EXERCISE BRIEF: Locate the line bearing "(IHC) staining of" in the material below, then reproduce it and each following line up to and including the line bearing "adenocarcinoma stained for".

DATASET EXCERPTS:
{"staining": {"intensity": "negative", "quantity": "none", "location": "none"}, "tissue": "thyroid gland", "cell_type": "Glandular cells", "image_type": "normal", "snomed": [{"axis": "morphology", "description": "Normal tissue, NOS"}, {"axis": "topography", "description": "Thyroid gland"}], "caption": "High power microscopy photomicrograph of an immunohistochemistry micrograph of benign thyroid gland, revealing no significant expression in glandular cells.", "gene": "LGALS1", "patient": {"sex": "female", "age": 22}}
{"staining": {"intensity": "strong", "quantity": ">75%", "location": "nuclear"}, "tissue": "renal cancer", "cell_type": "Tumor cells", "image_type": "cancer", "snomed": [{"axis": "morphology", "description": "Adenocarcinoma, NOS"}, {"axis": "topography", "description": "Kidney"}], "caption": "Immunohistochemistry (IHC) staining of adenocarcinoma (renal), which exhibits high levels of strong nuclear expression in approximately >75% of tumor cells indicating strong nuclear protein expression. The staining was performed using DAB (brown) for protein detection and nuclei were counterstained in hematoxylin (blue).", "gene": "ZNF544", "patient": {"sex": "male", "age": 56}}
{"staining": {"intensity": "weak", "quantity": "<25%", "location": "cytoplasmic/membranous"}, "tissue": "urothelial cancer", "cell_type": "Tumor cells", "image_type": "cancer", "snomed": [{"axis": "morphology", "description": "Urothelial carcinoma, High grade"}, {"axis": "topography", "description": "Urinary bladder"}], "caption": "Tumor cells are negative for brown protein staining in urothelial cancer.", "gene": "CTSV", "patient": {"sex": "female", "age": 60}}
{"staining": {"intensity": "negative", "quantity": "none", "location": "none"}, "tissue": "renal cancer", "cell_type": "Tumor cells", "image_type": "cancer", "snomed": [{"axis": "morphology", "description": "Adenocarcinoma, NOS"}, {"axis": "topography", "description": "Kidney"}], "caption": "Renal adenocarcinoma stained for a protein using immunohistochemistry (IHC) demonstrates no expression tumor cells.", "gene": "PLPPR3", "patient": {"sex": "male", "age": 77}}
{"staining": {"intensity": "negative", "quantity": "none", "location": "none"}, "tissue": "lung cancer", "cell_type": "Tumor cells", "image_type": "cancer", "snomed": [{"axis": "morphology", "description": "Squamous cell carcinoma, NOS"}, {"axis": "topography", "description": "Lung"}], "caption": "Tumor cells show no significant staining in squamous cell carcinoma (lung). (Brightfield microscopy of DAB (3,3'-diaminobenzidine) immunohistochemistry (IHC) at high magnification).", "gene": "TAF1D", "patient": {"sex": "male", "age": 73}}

EXERCISE ANSWER:
{"staining": {"intensity": "strong", "quantity": ">75%", "location": "nuclear"}, "tissue": "renal cancer", "cell_type": "Tumor cells", "image_type": "cancer", "snomed": [{"axis": "morphology", "description": "Adenocarcinoma, NOS"}, {"axis": "topography", "description": "Kidney"}], "caption": "Immunohistochemistry (IHC) staining of adenocarcinoma (renal), which exhibits high levels of strong nuclear expression in approximately >75% of tumor cells indicating strong nuclear protein expression. The staining was performed using DAB (brown) for protein detection and nuclei were counterstained in hematoxylin (blue).", "gene": "ZNF544", "patient": {"sex": "male", "age": 56}}
{"staining": {"intensity": "weak", "quantity": "<25%", "location": "cytoplasmic/membranous"}, "tissue": "urothelial cancer", "cell_type": "Tumor cells", "image_type": "cancer", "snomed": [{"axis": "morphology", "description": "Urothelial carcinoma, High grade"}, {"axis": "topography", "description": "Urinary bladder"}], "caption": "Tumor cells are negative for brown protein staining in urothelial cancer.", "gene": "CTSV", "patient": {"sex": "female", "age": 60}}
{"staining": {"intensity": "negative", "quantity": "none", "location": "none"}, "tissue": "renal cancer", "cell_type": "Tumor cells", "image_type": "cancer", "snomed": [{"axis": "morphology", "description": "Adenocarcinoma, NOS"}, {"axis": "topography", "description": "Kidney"}], "caption": "Renal adenocarcinoma stained for a protein using immunohistochemistry (IHC) demonstrates no expression tumor cells.", "gene": "PLPPR3", "patient": {"sex": "male", "age": 77}}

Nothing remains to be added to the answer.